Alzheimer’s disease is best addressed as early as possible, ideally before symptoms become apparent. To enable early, accurate risk prediction both for individuals and whole populations, a team of AI researchers, physicians, and scientists centered at MIT has released FINGERS-7B, the first AI foundation model built to make Alzheimer's preventable. The team will present the model at ICLR, one of the largest AI conferences, April 27th in Rio de Janeiro
FINGERS-7B integrates lifestyle, clinical, genomic, and proteomic data from tens of thousands of at-risk individuals to discover multi-omic biomarkers for preclinical Alzheimer's. On WW-FINGERS network datasets, it delivers 4× more accurate preclinical diagnosis and 130% better responder stratification than prior art. The model is open source and deployed in the AD Workbench.
The model is open source and is deployed in the AD Workbench, the secure cloud environment operated by the Alzheimer's Disease Data Initiative (ADDI) and used by Alzheimer's researchers worldwide.
FINGERPRINT pairs FINGERS-7B with AI agents that run automated multi-omic analyses. The model was trained on data from tens of thousands of people at risk for Alzheimer's, and learns jointly from lifestyle, clinical, biomarker, genomic, and proteomic signals. The novel concept is the multi-omic biomarker. Instead of reading one omics domain at a time, FINGERS-7B reads them together. That is what makes earlier and more accurate detection possible, where no single data source can.
"Each of us carries a biological fingerprint, basically a unique combination of signals that reveal disease risk and, if properly understood, could enable prevention and treatment of Alzheimer's disease," said Adrian Noriega, MIT-Novo Nordisk AI Fellow and FINGERPRINT co-lead with Arvid Gollwitzer, Broad Institute research scholar, who led the design and training of FINGERS-7B. "FINGERPRINT is a discovery acceleration engine composed of specialized agents and new foundation models that interpret these biological signals to help us find novel biomarkers, prevention interventions, and therapeutics."
FINGERS-7B has identified a set of novel diagnostic biomarkers for preclinical Alzheimer's, the stage that can precede memory symptoms by a decade or more. Those biomarkers enable 4× more accurate preclinical diagnosis and a 130% improvement in responder stratification over prior art. The model also produces personalized analyses: given an individual's data, it predicts risk, the likely time course of cognitive decline, and the effect of candidate interventions, from dietary change to therapeutics.

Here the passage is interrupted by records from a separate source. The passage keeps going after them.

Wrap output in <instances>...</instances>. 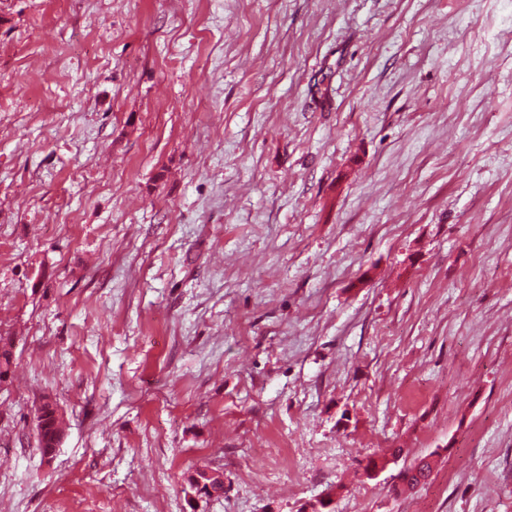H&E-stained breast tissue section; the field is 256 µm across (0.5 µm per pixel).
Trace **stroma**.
<instances>
[{
    "mask_svg": "<svg viewBox=\"0 0 512 512\" xmlns=\"http://www.w3.org/2000/svg\"><path fill=\"white\" fill-rule=\"evenodd\" d=\"M0 339V512H512V0H0ZM37 421L40 448L44 451L55 448L61 439V435L64 434L59 414L56 416V409L50 405L40 406Z\"/></svg>",
    "mask_w": 512,
    "mask_h": 512,
    "instance_id": "stroma-1",
    "label": "stroma"
}]
</instances>
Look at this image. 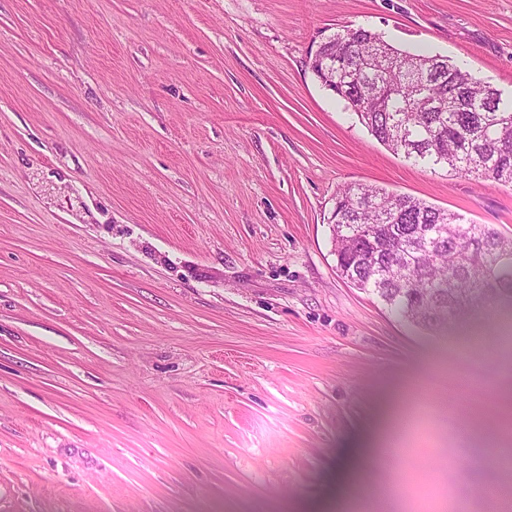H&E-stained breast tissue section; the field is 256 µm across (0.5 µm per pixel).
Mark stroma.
Returning <instances> with one entry per match:
<instances>
[{"label": "stroma", "mask_w": 512, "mask_h": 512, "mask_svg": "<svg viewBox=\"0 0 512 512\" xmlns=\"http://www.w3.org/2000/svg\"><path fill=\"white\" fill-rule=\"evenodd\" d=\"M512 94V0H0V512H460L502 468L500 303L414 324L336 269L364 183L512 235V186L388 150L337 30ZM490 426L458 443L434 382ZM398 461L359 462L388 418Z\"/></svg>", "instance_id": "1"}]
</instances>
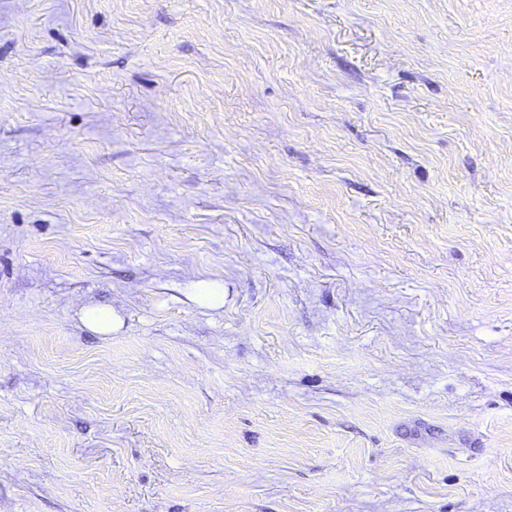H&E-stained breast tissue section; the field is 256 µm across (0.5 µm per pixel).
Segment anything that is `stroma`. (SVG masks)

"Even as Alzheimer's research labs like ours have gained the capability to generate huge volumes of data, including genetic, epigenetic and proteomic profiles from human tissue samples, we've faced the challenge of truly integrating all of it to gain a comprehensive view of individuals' risk, prognosis and likely treatment response," said Li-Huei Tsai, Picower Professor and director of the Picower Institute for Learning and Memory at MIT. "Early on it became clear that FINGERPRINT would be a remarkable example of how AI could help."
The project builds on Professor Miia Kivipelto's landmark FINGER study in cognitively unimpaired but at-risk older adults, and on the global WW-FINGERS network it inspired. Those studies now span 40 countries and 30,000 participants, focused on risk factors and lifestyle interventions that can prevent disease onset. FINGERPRINT integrates their clinical and lifestyle data with biomarker, genomic, and proteomic datasets from collaborating labs and industry partners.

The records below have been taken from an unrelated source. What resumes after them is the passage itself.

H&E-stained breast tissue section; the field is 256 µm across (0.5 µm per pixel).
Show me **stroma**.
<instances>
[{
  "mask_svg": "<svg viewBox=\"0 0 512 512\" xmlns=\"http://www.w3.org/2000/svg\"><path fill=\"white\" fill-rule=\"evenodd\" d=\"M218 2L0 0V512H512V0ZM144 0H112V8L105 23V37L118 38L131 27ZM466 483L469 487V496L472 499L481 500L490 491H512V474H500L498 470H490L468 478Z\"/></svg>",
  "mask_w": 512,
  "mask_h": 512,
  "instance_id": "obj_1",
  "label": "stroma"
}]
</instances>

MIT's Aging Brain Initiative, which Tsai directs, seeded the effort last June with a $100,000 grant to Noriega and Giovanni Traverso, Professor of Mechanical Engineering. Within ten months the team trained FINGERS-7B, shipped the AD Workbench deployment, and opened the model for external use.

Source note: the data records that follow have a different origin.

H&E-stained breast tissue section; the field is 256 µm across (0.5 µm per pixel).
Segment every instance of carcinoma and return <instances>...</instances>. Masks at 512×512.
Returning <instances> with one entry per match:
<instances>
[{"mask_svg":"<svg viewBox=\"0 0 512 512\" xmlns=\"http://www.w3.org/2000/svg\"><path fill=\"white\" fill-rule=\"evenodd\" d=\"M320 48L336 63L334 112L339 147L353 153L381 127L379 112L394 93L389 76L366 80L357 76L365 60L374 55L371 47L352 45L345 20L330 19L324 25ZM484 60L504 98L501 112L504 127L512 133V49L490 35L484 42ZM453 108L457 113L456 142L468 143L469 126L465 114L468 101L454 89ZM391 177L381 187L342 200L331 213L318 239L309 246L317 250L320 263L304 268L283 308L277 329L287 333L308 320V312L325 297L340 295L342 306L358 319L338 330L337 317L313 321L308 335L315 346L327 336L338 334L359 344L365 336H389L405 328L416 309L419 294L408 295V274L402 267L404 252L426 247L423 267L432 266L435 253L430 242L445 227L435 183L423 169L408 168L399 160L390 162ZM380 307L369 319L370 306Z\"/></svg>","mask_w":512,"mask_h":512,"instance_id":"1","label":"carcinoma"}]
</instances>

Model weights, training code, and evaluation pipelines are all public. Any research group can apply FINGERS-7B to its own cohort and contribute results back. Deployment in the AD Workbench puts the model directly in front of researchers and clinicians already working on Alzheimer's prevention, without asking them to move sensitive patient data or stand up new infrastructure.
Other members of FINGERPRINT include Tsai, Traverso, and Kivipelto. Industry partners include Alamar Biosciences and Novo Nordisk. Additional institutional partners include the Broad Institute, Yale University, Imperial College London, and the Brigham and Women's Hospital.
Even before its public release, FINGERPRINT became poised to make a global impact on Alzheimer's research. In February, the Davos Alzheimer's Collaborative and the FINGERS Brain Health Institute announced a partnership to employ FINGERPRINT to advance research on Alzheimer's prevention. A key goal of that partnership is to do so in a way that encompasses people all over the world, capturing the true diversity of the globe's population. The team was also a finalist selected from among about 200 teams to compete last month in Copenhagen for AI Insights Data Prize, sponsored by the ADDI and Gates Ventures.
"Someone was going to build the foundation model stack for Alzheimer's prevention," Gollwitzer said . "It should be open, and it should be now."